> Tasks to complete
1/ Check each statement against the 1956 college football poll account and mark it yes or no, quoting the words of the account that decide it. (a) In the preseason poll, Oklahoma was the first-place choice of 116 of the 149 voting writers. (b) Georgia Tech lost its September 22 game at Kentucky. (c) The poll issued after the October 13 games did not change.
2/ From the 1956 college football poll account, extract the passage starting with "October 20 #1" and going on through "Tech 4.Tennessee 5.Michigan.", copied verbatim.
3/ Write what comes next in the 1956 college football poll account, picking up after its final sentence.

In the preseason poll released on September 17, 1956, the defending champion Oklahoma Sooners of the University of Oklahoma were the first place choice for 116 of 149 writers casting votes, followed by Michigan State, Notre Dame, Georgia Tech and Ohio State. As the regular season progressed, a new poll would be issued on the Monday following the weekend's games.

On September 22, #1 Oklahoma and #2 Michigan State were idle. #3 Notre Dame lost in Dallas to unranked Southern Methodist University (SMU), 19-13 and dropped out of the Top 5 permanently (it would finish 2-8-0), while SMU would rise to #5. #4 Georgia Tech won at Kentucky, 14-6. #5 Ohio State, which had not started play, fell out of the Top 5 and was replaced by #7 Texas Christian University (TCU), which had opened with a 32-0 win at Kansas. The first regular AP poll was 1.Oklahoma 2.Georgia Tech 3.Michigan State, 4.TCU and 5.SMU.

September 29, #1 Oklahoma opened its season with a 36-0 win over North Carolina. In Dallas, #2 Georgia Tech visited #5 SMU and narrowly won 9-7. #3 Michigan State won at #12 Stanford, 21-7. #4 TCU was idle and dropped to 8th, while #8 Ohio State rose to 4th after a 34-7 win hosting Nebraska. #13 Michigan, which had beaten UCLA 42-13, rose to 5th. The next poll was 1.Oklahoma 2.Michigan State 3.Georgia Tech 4.Ohio State 5.Michigan.

October[edit]

October 6 #1 Oklahoma registered another shutout, beating Kansas State 66-0. #2 Michigan State met #5 Michigan in the rain before a crowd of 101,001 at Ann Arbor, and MSU Coach Duffy Daugherty's "umbrella defense" forced two Michigan turnovers that led to their 9-0 win #3 Georgia Tech was idle, and #4 Ohio State won 32-20 at home before 82,881 over Stanford.[4] The poll saw Michigan drop to 12th, while #8 TCU (which beat Arkansas 41-6 on national television) returned to the top five: 1.Oklahoma 2.Michigan State 3.Georgia Tech 4.TCU 5.Ohio State

October 13 At Dallas, #1 Oklahoma beat Texas 45-0, having outscored its opposition 147-0 in three games. A commentator of the day wrote, "The overpowering charge of the big red-shirted Oklahoma line ahead of adroit Quarterback Jimmy Harris is just one of the reasons bhy Oklahoma may be the greatest college football team of all time... They showed it in the sudden, lifting charge of a line which moved all of a piece, like a wave breaking evenly along a beach." [5] #2 Michigan State defeated Indiana 53-6 at home. #3 Georgia Tech beat LSU, 39-7. #4 TCU won at Alabama 23-6, and #5 Ohio State won 26-6 at Illinois. The poll remained unchanged: 1.Oklahoma 2.Michigan State 3.Georgia Tech 4.TCU 5.Ohio State

October 20 #1 Oklahoma gave up its first points of the season, but registered its fourth win, 34-12, at Kansas. #2 Michigan State stayed unbeaten with a 47-14 win at Notre Dame. #3 Georgia Tech beat Auburn 28-7. In a game that would ultimately determine the SWC championship, #4 TCU lost at #14 Texas A&M, 7-6. #5 Ohio State lost to Penn State by the same 7-6 score. #7 Tennessee, which had beaten Alabama 24-0 rose to 4th, and #8 Michigan returned to the Top 5 after its 34-20 win over Northwestern. The poll: 1.Michigan State 2. Oklahoma 3.Georgia Tech 4.Tennessee 5.Michigan.

> Material shown
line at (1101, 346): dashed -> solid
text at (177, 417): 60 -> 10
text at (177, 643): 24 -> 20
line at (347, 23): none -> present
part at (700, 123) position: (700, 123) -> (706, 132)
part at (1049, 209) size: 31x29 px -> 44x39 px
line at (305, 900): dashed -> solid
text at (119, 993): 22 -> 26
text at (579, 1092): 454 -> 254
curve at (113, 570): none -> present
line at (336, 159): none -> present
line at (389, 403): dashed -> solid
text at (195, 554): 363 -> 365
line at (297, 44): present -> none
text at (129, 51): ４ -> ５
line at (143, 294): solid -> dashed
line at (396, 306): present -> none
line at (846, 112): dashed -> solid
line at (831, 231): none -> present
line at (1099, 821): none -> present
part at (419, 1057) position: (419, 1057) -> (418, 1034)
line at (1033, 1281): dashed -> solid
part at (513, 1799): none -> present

> Answers by task
1/
(a) Yes: "the first place choice for 116 of 149 writers casting votes"
(b) No: "#4 Georgia Tech won at Kentucky, 14-6."
(c) Yes: "The poll remained unchanged"

2/
October 20 #1 Oklahoma gave up its first points of the season, but registered its fourth win, 34-12, at Kansas. #2 Michigan State stayed unbeaten with a 47-14 win at Notre Dame. #3 Georgia Tech beat Auburn 28-7. In a game that would ultimately determine the SWC championship, #4 TCU lost at #14 Texas A&M, 7-6. #5 Ohio State lost to Penn State by the same 7-6 score. #7 Tennessee, which had beaten Alabama 24-0 rose to 4th, and #8 Michigan returned to the Top 5 after its 34-20 win over Northwestern. The poll: 1.Michigan State 2. Oklahoma 3.Georgia Tech 4.Tennessee 5.Michigan.

3/
October 27 The new #1, Michigan State went to Champaign, and had a 13-0 lead over the unranked Illini at halftime. Abe Woodson plunged for a score to cut the lead to 13-6 after three quarters. In the fourth, Woodson ran 70 yards from scrimmage to help tie the game 13-13. After an MSU field goal was short, Woodson ran the ball up to the Illini 18. Woodson, who had once held the world record in the 50 yard high hurdles,[6] took a short pass and dashed 82 yards for a touchdown, leaping over State's Art Johnson 30 yards from goal, to pull off the 20-13 upset.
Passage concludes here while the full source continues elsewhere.